A wooden lectern carved by indigenous artists shortly after the arrival of Columbus has returned to Cuba after almost 80 years in the Vatican’s Missionary Ethnological Museum.
Eusebio Leal Spengler, the official historian of the city of Havana, appealed to the director of the Vatican Museums for the loan. Perhaps because Pope Benedict XVI will be visiting Cuba at the end of March, no less an august personage than the Vatican Secretary of State Cardinal Tarcisio Bertone authorized the loan, noting that it was done “as a great exception.” The unique artifact went on display in the Museum of the City of Havana on February 5th and will remain there the entire year.
According to family tradition, the shell-shaped lectern first belonged to Friar Bartolomé de Las Heras who traveled to the New World on Columbus’ second voyage (1493 – 1496) and then settled in Cuba to convert the savages. It remained in the Las Heras family in Cuba for hundreds of years until it was given to a justice of the Cuban Supreme Court, who gave it to Doña Anna Moulin y Sabon de Morel, who gave it to her son the priest.
In 1935, its owner Father Pierre-Baptiste Morel donated it to the Pope. He included a write-up of the long record of ownership, which is why we know of the piece’s reputed connection to Las Heras. Grain of salt, of course. Family legends can make one hell of a game of telephone. The age of the artifact is not in dispute, however, and both the materials used — fish bones, tortoiseshell, the wood — and the carving style confirm that it was made by indigenous people.
Archaeological evidence indicates that even before 1510, certain indigenous Taino groups had fled from La Española and taken refuge in easternmost Cuba, so it is highly probable that the area of Santiago de Cuba was where Columbus’ lectern was made. It is the oldest example of New World indigenous Christian art and illustrates the process of bilateral exchange and intercultural contact. The lectern, carved by indigenous artists from local materials, is a vivid expression of this process: in Christian iconography, shells are associated with resurrection and eternal life; for indigenous peoples they had great symbolic value, due to being linked to cults around water and fertility.

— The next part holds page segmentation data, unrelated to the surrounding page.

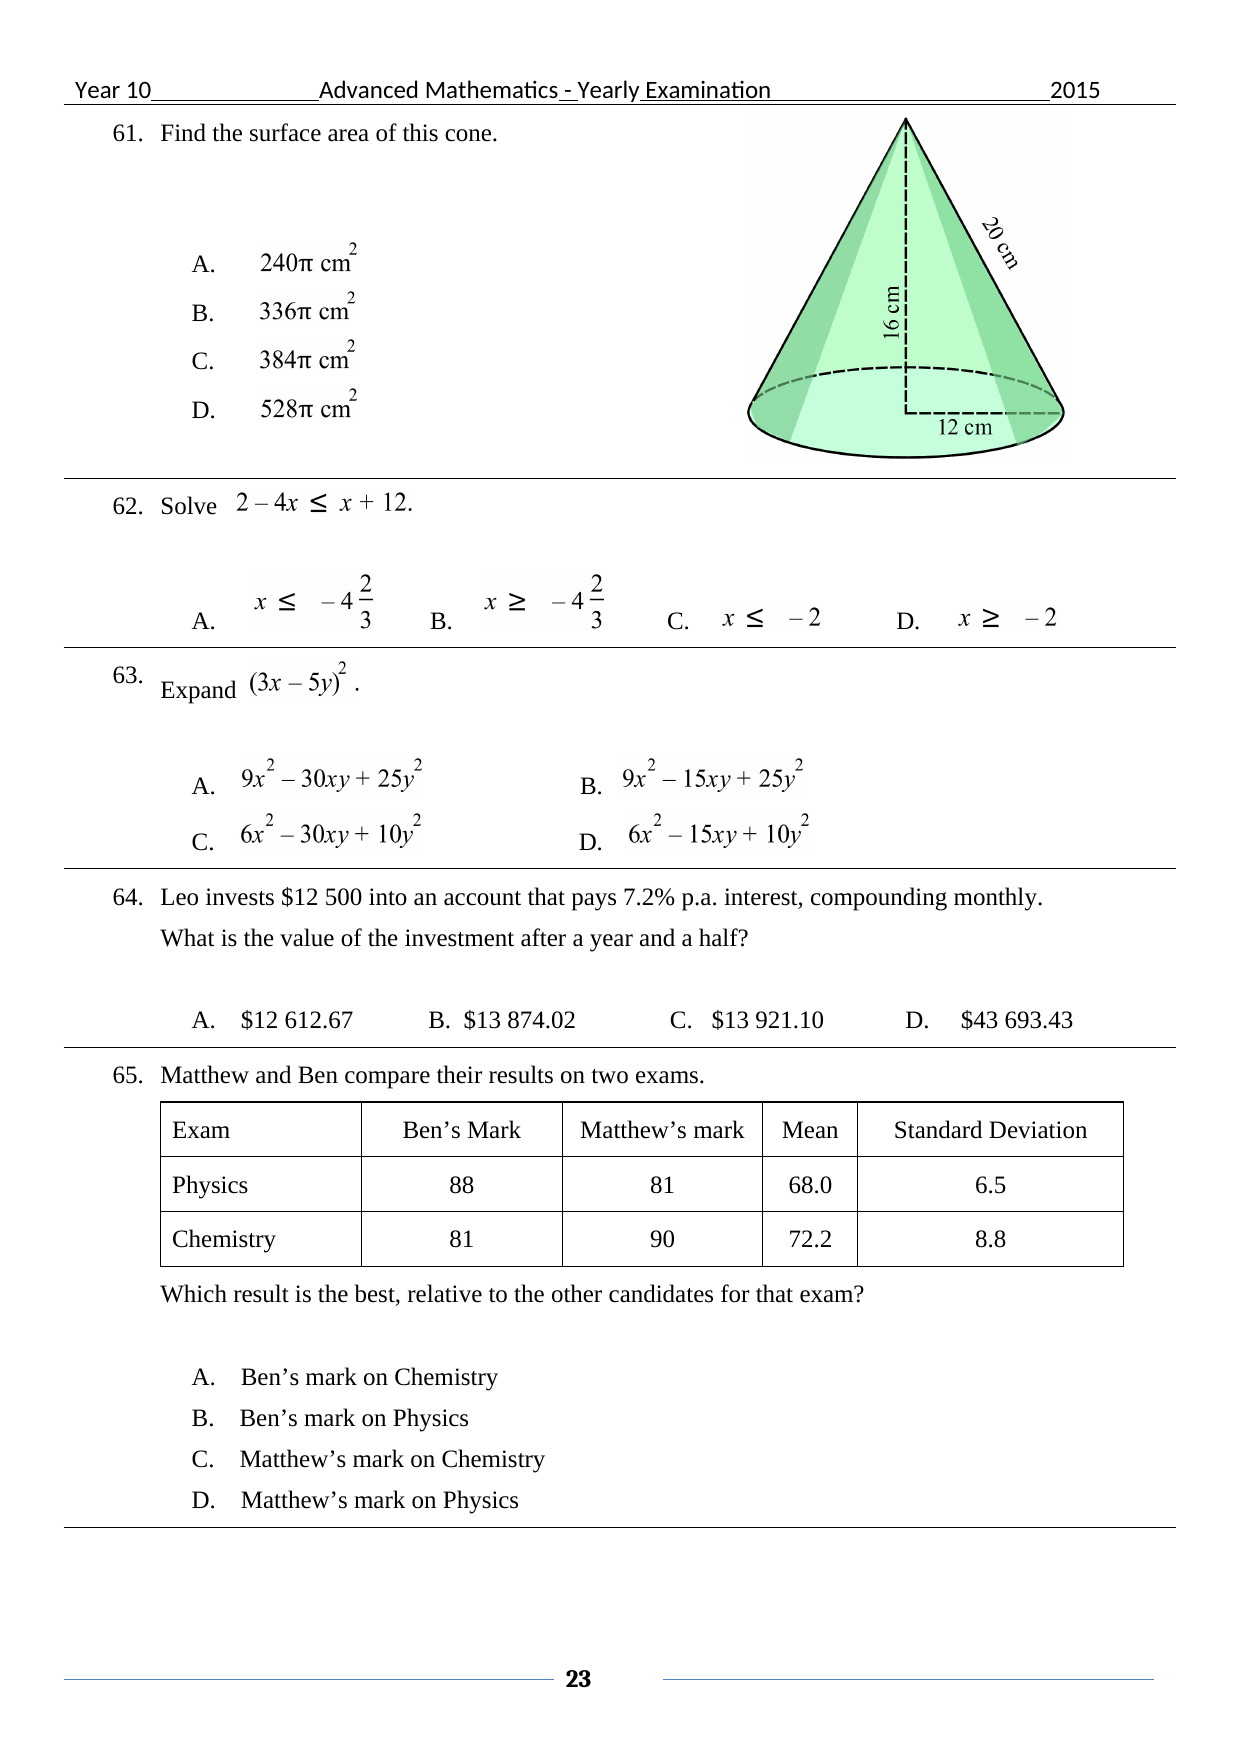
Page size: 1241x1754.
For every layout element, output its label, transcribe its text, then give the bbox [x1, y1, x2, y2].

picture [240, 757, 424, 795]
picture [721, 606, 821, 630]
picture [483, 573, 605, 630]
picture [239, 812, 423, 851]
table_cell [64, 648, 149, 868]
table_cell Matthew and Ben compare their results on two exams. Which result is the best, relative to the other candidates for that exam? A. Ben’s mark on Chemistry B. Ben’s mark on Physics C. Matthew’s mark on Chemistry D. Matthew’s mark on Physics [149, 1048, 1176, 1527]
table_cell [64, 479, 149, 647]
table_cell Solve A. B. C. D. [149, 479, 1176, 647]
picture [258, 290, 357, 321]
picture [627, 812, 811, 851]
picture [235, 491, 414, 515]
picture [258, 338, 357, 370]
picture [248, 660, 361, 699]
table_cell [64, 105, 149, 477]
table_cell Find the surface area of this cone. A. B. C. D. [149, 105, 1176, 477]
picture [259, 241, 359, 273]
picture [621, 757, 805, 795]
picture [745, 115, 1066, 460]
picture [957, 606, 1058, 630]
picture [259, 387, 359, 419]
table_cell Expand A. B. C. D. [149, 648, 1176, 868]
table_cell [64, 1048, 149, 1527]
picture [253, 573, 374, 630]
table_cell Leo invests $12 500 into an account that pays 7.2% p.a. interest, compounding monthly. What is the value of the investment after a year and a half? A. $12 612.67 B. $13 874.02 C. $13 921.10 D. $43 693.43 [149, 869, 1176, 1047]
table_cell [64, 869, 149, 1047]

It certainly looks like something Venus might have been birthed on. It’s interesting to see the entirely unwitting connection between Greek polytheistic iconography and native Caribbean.
Unlike his first time at bat, Columbus’ second voyage had a specific brief of converting the indigenous peoples to Christianity. There are no priests listed on the passenger manifests of the Nina, the Pinta and the Santa Maria, but the second time he came back with 17 ships and 1200 people, among them a number of priests and Franciscan friars. The first mass in the Americas was held in a temporary church built on the island of Hispaniola on January 6, 1494, Friar Bernal Buil presiding.
Also on that second voyage was Pedro de las Casas, a wealthy merchant whose son, Bartolomé de las Casas, would in 1510 become the first priest ordained in the Americas. A landowner and slave holder who actively participated in slave-taking raids, Bartolomé saw so much brutality in the conquest of Cuba in 1513 that despite his own involvement, the next year while contemplating Ecclesiasticus 34:18-22 for a sermon, he had an epiphany and realized that the Spanish treatment of indigenous peoples was naught but cruelest injustice.
He spent the rest of his life an advocate for indigenous rights. He sent his 1542 book, A Brief Account of the Destruction of the Indies, to Prince Philip II of Spain. It was hugely influential. Later that year King Charles V passed the “New Laws of the Indies for the Good Treatment and Preservation of the Indians,” which abolished native slavery in the Americas.